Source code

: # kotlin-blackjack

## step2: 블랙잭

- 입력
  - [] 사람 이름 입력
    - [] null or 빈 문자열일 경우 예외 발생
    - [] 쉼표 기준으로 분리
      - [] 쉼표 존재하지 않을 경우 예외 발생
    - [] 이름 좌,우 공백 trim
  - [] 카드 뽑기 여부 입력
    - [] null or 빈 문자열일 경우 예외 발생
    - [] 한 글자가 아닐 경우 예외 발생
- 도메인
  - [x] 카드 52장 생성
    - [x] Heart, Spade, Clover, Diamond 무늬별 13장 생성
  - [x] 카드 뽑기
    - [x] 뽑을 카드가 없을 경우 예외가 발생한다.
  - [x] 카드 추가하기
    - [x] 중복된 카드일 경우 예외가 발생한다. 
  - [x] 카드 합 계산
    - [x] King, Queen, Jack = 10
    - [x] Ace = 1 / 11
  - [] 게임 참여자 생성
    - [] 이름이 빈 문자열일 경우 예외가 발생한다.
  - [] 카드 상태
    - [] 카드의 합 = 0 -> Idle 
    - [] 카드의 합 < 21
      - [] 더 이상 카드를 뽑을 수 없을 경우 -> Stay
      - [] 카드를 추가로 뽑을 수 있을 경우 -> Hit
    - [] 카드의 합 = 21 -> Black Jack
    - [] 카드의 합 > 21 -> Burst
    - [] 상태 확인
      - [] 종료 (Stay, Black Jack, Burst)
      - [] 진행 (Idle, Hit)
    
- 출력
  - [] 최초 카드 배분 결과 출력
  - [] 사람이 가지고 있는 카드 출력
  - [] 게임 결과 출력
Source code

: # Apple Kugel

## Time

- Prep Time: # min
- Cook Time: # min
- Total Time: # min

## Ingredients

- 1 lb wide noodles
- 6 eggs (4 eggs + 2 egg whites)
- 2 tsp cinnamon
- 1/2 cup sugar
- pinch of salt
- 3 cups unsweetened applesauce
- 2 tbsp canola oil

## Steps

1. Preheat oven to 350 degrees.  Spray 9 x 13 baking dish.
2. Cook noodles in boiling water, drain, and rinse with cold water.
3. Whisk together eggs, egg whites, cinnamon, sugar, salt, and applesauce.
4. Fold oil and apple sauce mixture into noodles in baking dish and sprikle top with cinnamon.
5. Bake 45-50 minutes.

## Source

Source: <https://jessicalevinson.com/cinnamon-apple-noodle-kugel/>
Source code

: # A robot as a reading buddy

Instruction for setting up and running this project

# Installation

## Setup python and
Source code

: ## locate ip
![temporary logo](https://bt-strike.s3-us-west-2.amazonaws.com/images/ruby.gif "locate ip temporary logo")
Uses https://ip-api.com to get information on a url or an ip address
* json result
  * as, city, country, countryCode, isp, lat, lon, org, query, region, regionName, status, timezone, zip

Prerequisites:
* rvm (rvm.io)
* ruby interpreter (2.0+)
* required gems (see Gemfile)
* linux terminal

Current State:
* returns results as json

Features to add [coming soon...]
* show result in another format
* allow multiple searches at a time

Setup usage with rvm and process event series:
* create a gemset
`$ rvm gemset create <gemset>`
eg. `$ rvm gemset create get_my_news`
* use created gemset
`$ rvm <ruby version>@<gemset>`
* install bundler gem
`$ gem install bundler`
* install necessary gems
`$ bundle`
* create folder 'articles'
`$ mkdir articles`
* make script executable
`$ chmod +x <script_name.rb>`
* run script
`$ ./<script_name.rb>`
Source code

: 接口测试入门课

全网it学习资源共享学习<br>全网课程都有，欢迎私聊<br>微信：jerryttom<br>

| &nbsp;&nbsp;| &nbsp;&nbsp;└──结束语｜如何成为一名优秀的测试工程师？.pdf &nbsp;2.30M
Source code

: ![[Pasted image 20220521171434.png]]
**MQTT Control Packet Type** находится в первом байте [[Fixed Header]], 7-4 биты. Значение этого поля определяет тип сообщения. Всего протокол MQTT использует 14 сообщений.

*Task to complete*:
In the material above, transcribe exactly the lines beginning at the one with "- [] 최초 카드 배분 결과 출력" and ending at the one with "2. Cook noodles", both included.

*Expected answer*:
  - [] 최초 카드 배분 결과 출력
  - [] 사람이 가지고 있는 카드 출력
  - [] 게임 결과 출력
Source code

: # Apple Kugel

## Time

- Prep Time: # min
- Cook Time: # min
- Total Time: # min

## Ingredients

- 1 lb wide noodles
- 6 eggs (4 eggs + 2 egg whites)
- 2 tsp cinnamon
- 1/2 cup sugar
- pinch of salt
- 3 cups unsweetened applesauce
- 2 tbsp canola oil

## Steps

1. Preheat oven to 350 degrees.  Spray 9 x 13 baking dish.
2. Cook noodles in boiling water, drain, and rinse with cold water.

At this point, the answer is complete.